Red Cross needs blood of all types

The American Red Cross blood supply has reached emergency levels with 50,000 fewer donations than expected in June. This shortfall leaves the Red Cross with half the readily available blood products on hand now than this time last year.

The Red Cross is calling on all eligible blood donors – now more than ever – to roll up a sleeve and give as soon as possible. All blood types are needed, but especially O positive, O negative, B negative and A negative in order to meet patient demand this summer.

An unseasonably early start to spring may be a contributing factor to this year’s decrease in donations. Many regular donors got an early start on summer activities and aren’t taking time to give blood or platelets. In addition, this year’s mid-week Independence Day holiday has reduced the number of scheduled Red Cross blood drives. Many sponsors, especially businesses, are unable to host drives because employees are taking extended vacations.

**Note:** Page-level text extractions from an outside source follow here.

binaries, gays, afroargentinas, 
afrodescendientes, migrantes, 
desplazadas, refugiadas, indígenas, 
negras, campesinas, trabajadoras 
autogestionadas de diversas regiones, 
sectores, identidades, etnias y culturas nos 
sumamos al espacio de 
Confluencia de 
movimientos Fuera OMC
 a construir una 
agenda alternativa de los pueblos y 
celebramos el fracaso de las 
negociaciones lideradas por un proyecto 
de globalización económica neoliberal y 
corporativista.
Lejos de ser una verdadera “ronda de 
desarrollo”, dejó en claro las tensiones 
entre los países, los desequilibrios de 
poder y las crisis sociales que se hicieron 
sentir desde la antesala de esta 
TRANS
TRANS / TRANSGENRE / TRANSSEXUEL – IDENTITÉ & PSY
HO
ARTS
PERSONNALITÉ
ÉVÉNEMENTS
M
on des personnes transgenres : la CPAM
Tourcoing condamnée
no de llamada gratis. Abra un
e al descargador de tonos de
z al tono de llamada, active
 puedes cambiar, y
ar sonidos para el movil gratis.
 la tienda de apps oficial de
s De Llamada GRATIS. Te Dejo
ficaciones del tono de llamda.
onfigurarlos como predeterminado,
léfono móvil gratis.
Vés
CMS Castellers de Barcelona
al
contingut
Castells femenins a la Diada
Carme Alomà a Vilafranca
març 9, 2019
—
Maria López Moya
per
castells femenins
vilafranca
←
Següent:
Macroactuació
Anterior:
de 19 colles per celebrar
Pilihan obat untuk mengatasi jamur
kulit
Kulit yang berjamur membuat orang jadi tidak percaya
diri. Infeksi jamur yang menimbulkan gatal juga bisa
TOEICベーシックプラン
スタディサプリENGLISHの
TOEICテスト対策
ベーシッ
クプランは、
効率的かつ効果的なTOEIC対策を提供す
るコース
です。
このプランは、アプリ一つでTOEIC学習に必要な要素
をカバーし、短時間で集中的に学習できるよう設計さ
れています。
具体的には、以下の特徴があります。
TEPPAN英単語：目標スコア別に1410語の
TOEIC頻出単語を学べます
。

Unfortunately, patients don’t get a holiday from needing blood products. The need is constant. Every two seconds, someone in the United States needs a blood transfusion. Blood and platelets are needed for many different reasons, including accident and burn victims, heart surgery patients, organ transplant patients, premature babies – when there are complications during childbirth – and for patients receiving treatment for leukemia, cancer or sickle cell disease.

“Every day, the Red Cross must collect more than 17,000 pints of blood for patients at more than 3,000 hospitals and transfusion centers across the country. Of that, the Pacific Northwest Blood Services Region must collect approximately 1,000 pints per day,” said Steve Stegeman, CEO of the American Red Cross Pacific Northwest Blood Services Region, serving Washington and Oregon. “We need donors to make appointments in the coming days and weeks to help us ensure that all patient blood needs can be met. Each pint of whole blood can help save more than one life.”

“There is always the chance that a physician could postpone an elective surgery if the needed blood products aren’t readily available or, in a worst case scenario, have to forego a more serious procedure because of a shortage of blood.” Stegeman added. “Our goal is to ensure that doesn’t happen.”

Recently, a 12-year-old patient needed 30 units of type O negative red blood cells and 36 units of platelets. This story highlights just how important each and every blood donation can be. Because of that, the Red Cross is extending blood drive hours and reaching out to eligible blood donors, sponsors and community leaders to ask them to recruit blood donors to help meet the needs of patients in communities across the United States.